People generally don’t like admitting that there is no value to what they are doing, so they reflexively push back on the idea that the naive forecast can work better than their models.
If a forecast model cannot beat the naive forecast, or if can do so, but the effort put into creating the naive forecast is not worth the improvement, then the naive forecast should be used. Comparing a method against the naive forecast is how a forecast method is determined if it adds value. For instance, many people are very positive on Croston’s as a method for improving lumpy demand forecasting. However, a number of tests have not shown that Croston’s is more accurate than more simple methods.

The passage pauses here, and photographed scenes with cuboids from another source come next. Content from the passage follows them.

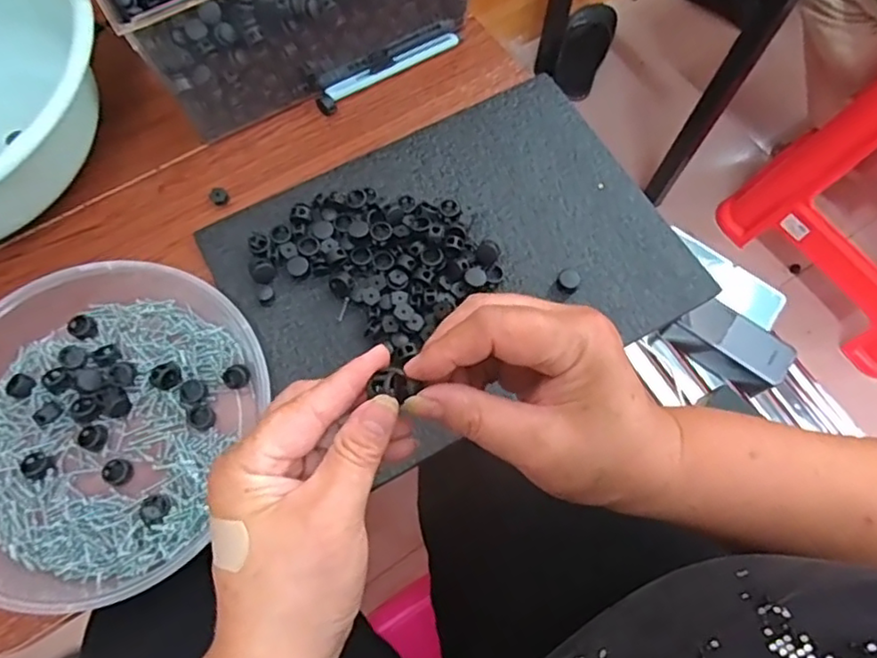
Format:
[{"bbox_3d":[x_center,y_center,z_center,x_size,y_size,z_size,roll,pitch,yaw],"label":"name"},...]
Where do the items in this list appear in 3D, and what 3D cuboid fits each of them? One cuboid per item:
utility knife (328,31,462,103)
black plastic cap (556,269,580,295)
[{"bbox_3d":[-0.041,-0.241,0.555,0.133,0.007,0.018,-31,74,-11],"label":"utility knife"},{"bbox_3d":[0.099,-0.037,0.463,0.017,0.010,0.019,29,73,9],"label":"black plastic cap"}]

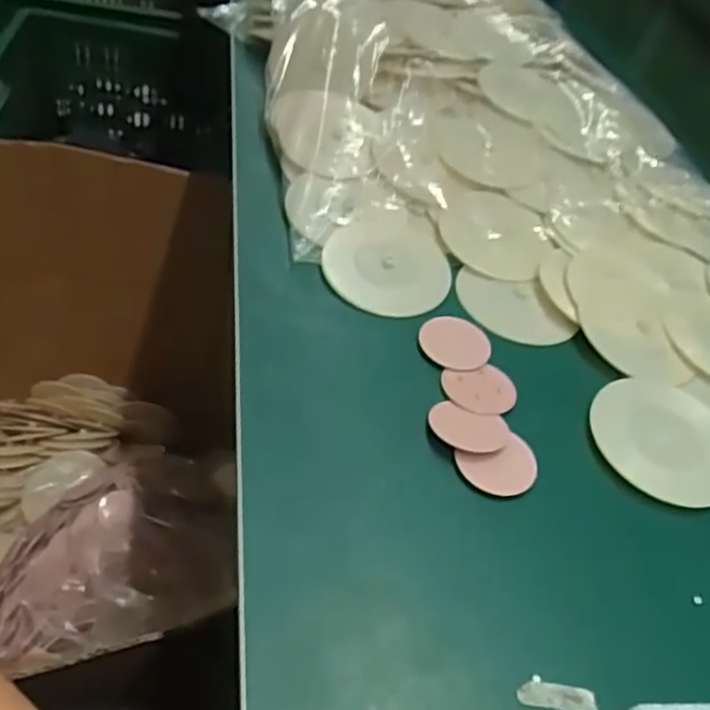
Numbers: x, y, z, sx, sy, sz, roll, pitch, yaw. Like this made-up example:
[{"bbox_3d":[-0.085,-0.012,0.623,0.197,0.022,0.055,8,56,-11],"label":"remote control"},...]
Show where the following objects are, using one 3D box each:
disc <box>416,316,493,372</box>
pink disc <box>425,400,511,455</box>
[{"bbox_3d":[0.060,-0.007,0.431,0.043,0.005,0.040,2,47,-2],"label":"disc"},{"bbox_3d":[0.062,0.039,0.389,0.043,0.006,0.036,16,48,11],"label":"pink disc"}]

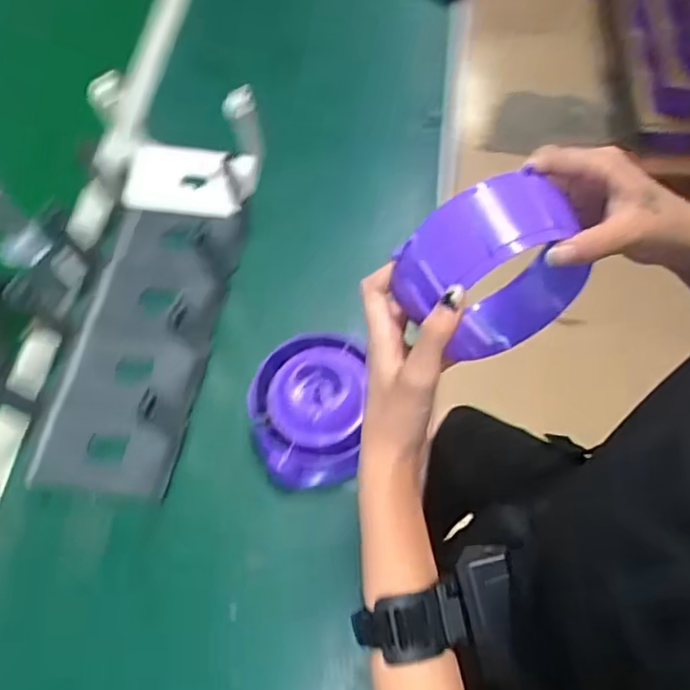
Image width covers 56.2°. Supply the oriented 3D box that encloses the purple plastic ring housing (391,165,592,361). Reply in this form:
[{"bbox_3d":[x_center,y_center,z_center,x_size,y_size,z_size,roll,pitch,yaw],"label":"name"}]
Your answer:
[{"bbox_3d":[0.097,-0.045,0.421,0.117,0.135,0.060,-25,66,-10],"label":"purple plastic ring housing"}]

Gilliland makes the additional point that one should give it time when evaluating a forecasting step.
The Forecast Value Added (FVA) approach is intended to be objective and scientific, so you must be careful not to draw conclusions that are unwarranted by the data. For example, measuring FVA over one week or one month does not provide enough data to draw any valid conclusions. Period to period, FVA will go up and down, and over short time frames FVA may be particularly high or low simply due to randomness. When you express the results . . . be sure to indicate the time frame reported, and make sure that time frame has been long enough to provide meaningful results.
However, while this is necessary for many improvements made to the forecast, within statistical forecasting it’s possible to turn the clock back and make a forecasting application think that it is six months prior to the current date. When this is done, a naive forecast can be compared against the forecast that was generated by the company versus the actuals to determine if the naive forecast performed better. However, what often cannot be accomplished is to be able to differentiate between the system generated forecasting and the naive forecast, because the manual changes are saved as the final forecast. When this comparison is being made, unless the system generated forecast is known, this test will not tell you if the naive forecast was inferior or superior to the system generated forecast, and that is a problem.
In order to be able to perform a naive forecast the application must be able to create a forecast, and store it in a location that does not interact with the final forecast. This naive forecast can be created offline in the production application without affecting the live forecast. This naive forecast is therefore kept separate from the forecast (called the final forecast), which is sent to the supply planning system. It is not necessarily the best approach to perform the naive forecast in the same system as is used for production if that system is not a good prototype environment. It simply depends on the system that is being used.
This is essentially a forecast simulation, a term which is very rarely used with forecasting. (Note that scmfocus.com has an entire sub-blog dedicated to simulation.) However, it is increasingly apparent that in order to gain more knowledge of how to improve forecasting, companies must begin to perform forecasting simulations.
It is important to “baseline” the forecast by performing a naive forecast for all products because this allows the company to understand how much value is being added with the current forecasting process. It also helps provide an impression of how difficult the products are to forecast, and when a better forecasting method is applied, it can be understood how much value that method is adding to the forecast.